Extracted text –
Spiders are among the most abundant predators in agroecosystems, where they are considered major biological control agents of moths, psyllids, aphids, planthoppers and other economically important organisms with the potential to cause adverse effects on crop yields33,34,35,36,37. Therefore, we hypothesized that the neonicotinoids that are commonly used in agriculture (acetamiprid, imidacloprid, thiacloprid and thiamethoxam) have repellent or feeding deterrent effects on spiders. We tested this hypothesis by providing prey treated or not with field-realistic concentrations of neonicotinoids to the spiders and determined the number of a) killed prey, b) killed and eaten prey, and c) overkilled prey that was killed but left uneaten.

Action item A –
In the spider passage, what effects did the researchers hypothesize neonicotinoids have on spiders?
Action item B –
List every neonicotinoid that the spider passage names as commonly used in agriculture.
Action item C –
Copy the spider passage word for word from "Spiders are among" to "but left uneaten.".

Given records –
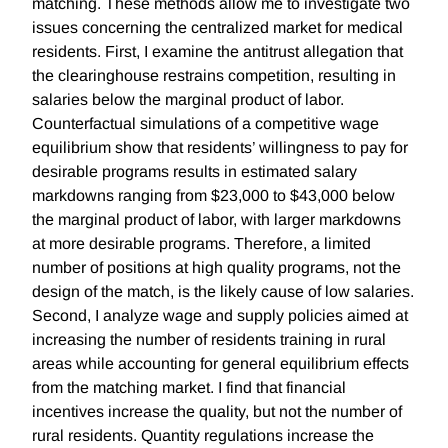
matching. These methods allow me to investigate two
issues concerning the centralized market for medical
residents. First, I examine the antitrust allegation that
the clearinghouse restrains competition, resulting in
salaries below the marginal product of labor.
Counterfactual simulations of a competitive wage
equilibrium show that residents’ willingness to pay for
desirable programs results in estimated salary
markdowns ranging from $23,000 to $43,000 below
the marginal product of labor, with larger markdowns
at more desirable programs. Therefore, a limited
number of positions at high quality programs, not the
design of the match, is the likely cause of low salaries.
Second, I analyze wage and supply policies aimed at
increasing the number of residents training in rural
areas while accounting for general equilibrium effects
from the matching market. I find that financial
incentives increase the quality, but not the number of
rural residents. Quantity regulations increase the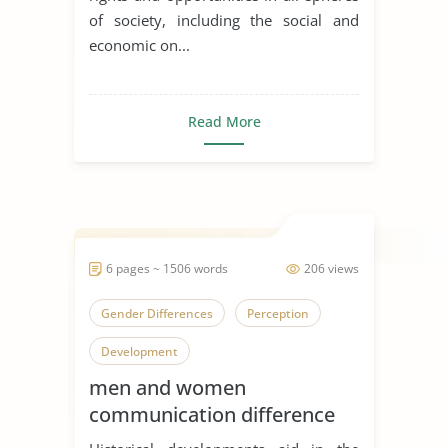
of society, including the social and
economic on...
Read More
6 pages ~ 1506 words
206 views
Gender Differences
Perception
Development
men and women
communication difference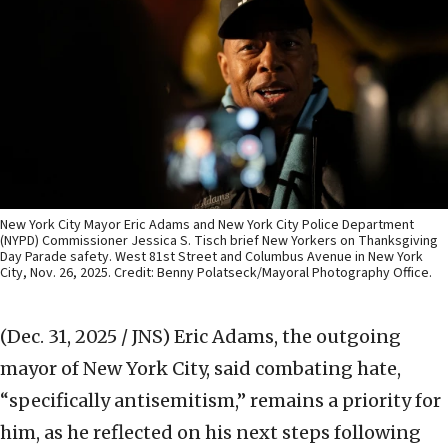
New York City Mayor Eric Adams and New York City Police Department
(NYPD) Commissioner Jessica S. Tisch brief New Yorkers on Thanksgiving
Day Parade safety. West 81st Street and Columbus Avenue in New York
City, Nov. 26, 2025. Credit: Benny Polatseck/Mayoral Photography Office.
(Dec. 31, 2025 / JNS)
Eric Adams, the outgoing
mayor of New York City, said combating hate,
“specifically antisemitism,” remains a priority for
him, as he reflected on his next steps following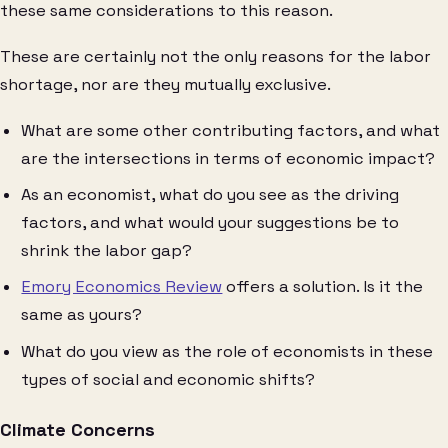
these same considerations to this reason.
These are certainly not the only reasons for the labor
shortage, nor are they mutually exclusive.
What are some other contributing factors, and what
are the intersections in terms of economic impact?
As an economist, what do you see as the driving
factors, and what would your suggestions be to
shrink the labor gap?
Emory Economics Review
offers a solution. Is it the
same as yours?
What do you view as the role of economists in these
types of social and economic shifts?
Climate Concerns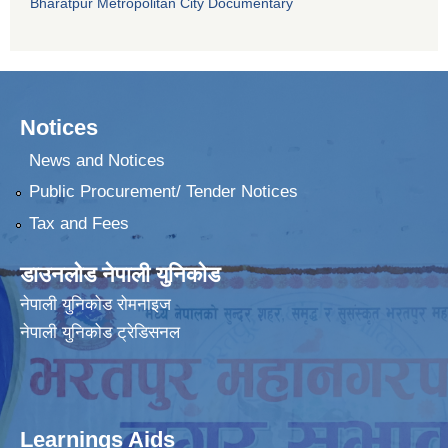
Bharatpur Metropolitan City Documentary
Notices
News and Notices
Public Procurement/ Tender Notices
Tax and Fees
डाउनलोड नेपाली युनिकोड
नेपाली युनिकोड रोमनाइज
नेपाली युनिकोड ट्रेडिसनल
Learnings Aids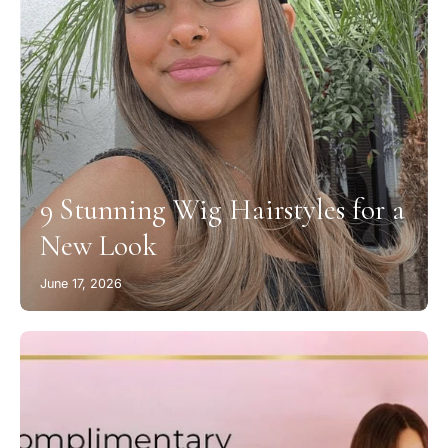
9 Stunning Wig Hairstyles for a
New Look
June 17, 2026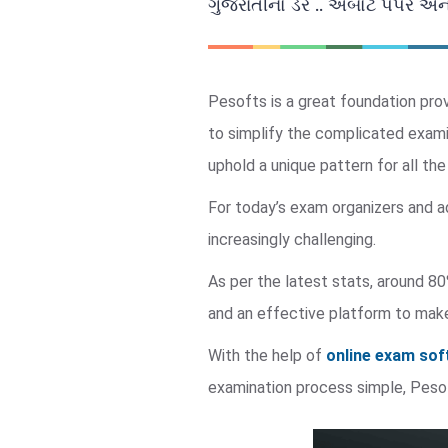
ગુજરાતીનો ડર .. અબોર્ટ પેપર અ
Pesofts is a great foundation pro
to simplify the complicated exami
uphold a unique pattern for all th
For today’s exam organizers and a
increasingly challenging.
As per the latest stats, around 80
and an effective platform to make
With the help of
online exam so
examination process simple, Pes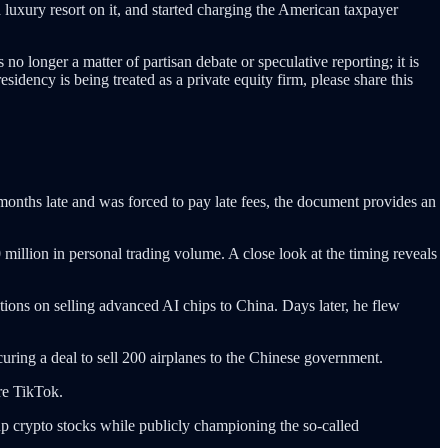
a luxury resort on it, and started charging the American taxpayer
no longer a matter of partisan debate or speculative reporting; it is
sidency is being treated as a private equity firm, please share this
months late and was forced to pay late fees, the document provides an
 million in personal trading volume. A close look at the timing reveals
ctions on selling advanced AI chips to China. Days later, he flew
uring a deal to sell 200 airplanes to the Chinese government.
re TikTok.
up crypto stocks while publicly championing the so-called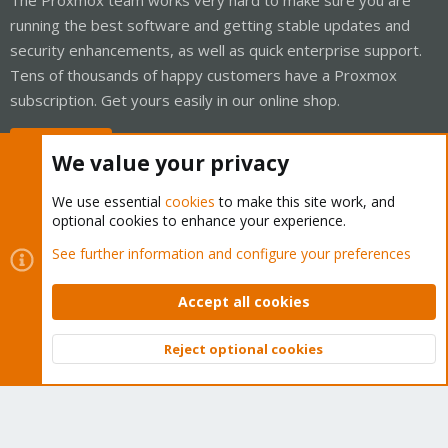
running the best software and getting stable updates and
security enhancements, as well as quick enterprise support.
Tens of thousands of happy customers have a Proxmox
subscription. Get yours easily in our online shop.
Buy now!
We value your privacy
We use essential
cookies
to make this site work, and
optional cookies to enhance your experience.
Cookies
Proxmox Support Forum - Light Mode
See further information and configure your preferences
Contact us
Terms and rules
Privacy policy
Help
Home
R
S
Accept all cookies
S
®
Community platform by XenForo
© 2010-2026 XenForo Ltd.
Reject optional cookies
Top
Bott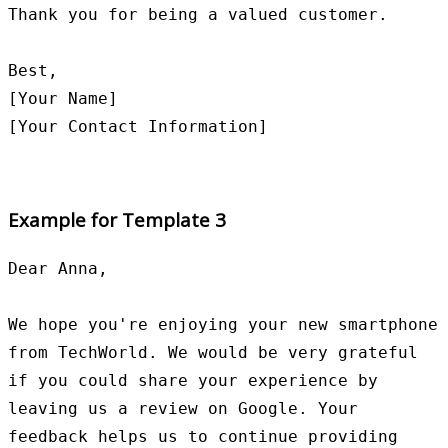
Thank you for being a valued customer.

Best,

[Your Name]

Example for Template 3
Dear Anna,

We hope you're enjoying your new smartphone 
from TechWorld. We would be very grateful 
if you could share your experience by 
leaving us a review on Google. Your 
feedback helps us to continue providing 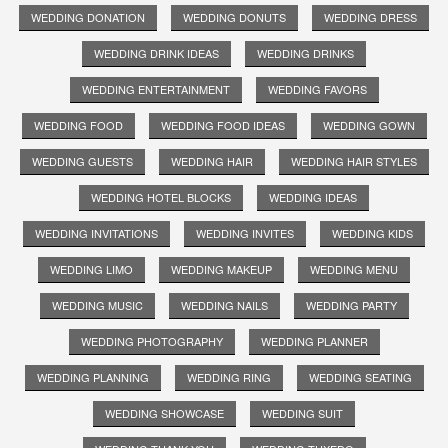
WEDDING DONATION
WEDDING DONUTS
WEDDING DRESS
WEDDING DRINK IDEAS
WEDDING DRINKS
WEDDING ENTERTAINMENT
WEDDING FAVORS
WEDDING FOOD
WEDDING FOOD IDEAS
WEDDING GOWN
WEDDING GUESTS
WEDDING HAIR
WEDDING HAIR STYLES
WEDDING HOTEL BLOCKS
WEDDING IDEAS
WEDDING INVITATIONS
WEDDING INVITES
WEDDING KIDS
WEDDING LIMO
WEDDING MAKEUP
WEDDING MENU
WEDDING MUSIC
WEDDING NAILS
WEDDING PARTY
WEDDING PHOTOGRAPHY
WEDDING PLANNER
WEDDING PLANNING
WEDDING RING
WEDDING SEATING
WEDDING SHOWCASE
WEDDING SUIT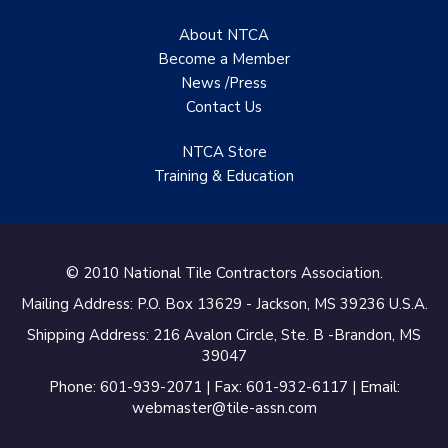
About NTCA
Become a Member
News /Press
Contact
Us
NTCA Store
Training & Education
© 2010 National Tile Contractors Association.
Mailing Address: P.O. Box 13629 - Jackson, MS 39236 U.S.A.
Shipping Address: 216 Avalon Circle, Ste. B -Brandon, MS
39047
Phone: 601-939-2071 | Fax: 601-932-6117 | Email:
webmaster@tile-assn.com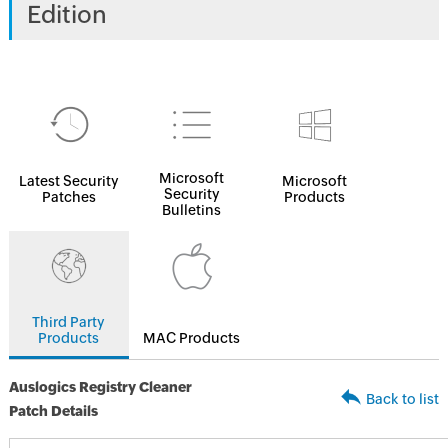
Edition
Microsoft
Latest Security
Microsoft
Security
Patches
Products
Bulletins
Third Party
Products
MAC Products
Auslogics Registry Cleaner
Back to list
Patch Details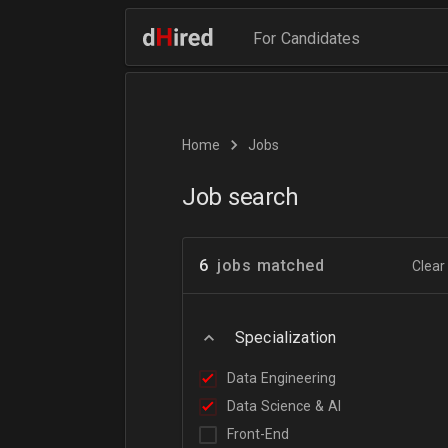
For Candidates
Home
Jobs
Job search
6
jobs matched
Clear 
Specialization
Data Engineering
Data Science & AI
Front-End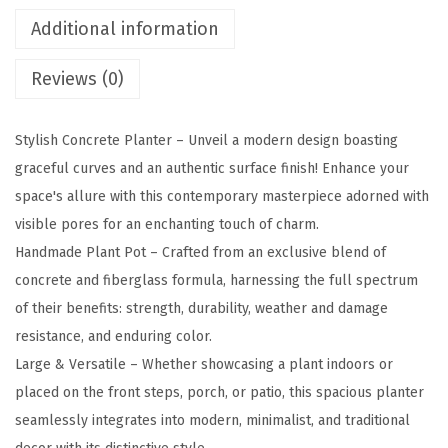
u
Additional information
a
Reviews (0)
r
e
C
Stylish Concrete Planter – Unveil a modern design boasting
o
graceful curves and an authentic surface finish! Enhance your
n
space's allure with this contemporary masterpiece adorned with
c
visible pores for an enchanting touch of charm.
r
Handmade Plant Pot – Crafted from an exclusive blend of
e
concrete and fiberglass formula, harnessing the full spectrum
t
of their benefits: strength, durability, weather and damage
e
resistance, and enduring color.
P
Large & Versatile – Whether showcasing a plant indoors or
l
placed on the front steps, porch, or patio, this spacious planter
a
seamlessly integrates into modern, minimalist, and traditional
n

Task result A –
Repellent or feeding deterrent effects.

Task result B –
Acetamiprid, imidacloprid, thiacloprid, thiamethoxam

Task result C –
Spiders are among the most abundant predators in agroecosystems, where they are considered major biological control agents of moths, psyllids, aphids, planthoppers and other economically important organisms with the potential to cause adverse effects on crop yields33,34,35,36,37. Therefore, we hypothesized that the neonicotinoids that are commonly used in agriculture (acetamiprid, imidacloprid, thiacloprid and thiamethoxam) have repellent or feeding deterrent effects on spiders. We tested this hypothesis by providing prey treated or not with field-realistic concentrations of neonicotinoids to the spiders and determined the number of a) killed prey, b) killed and eaten prey, and c) overkilled prey that was killed but left uneaten.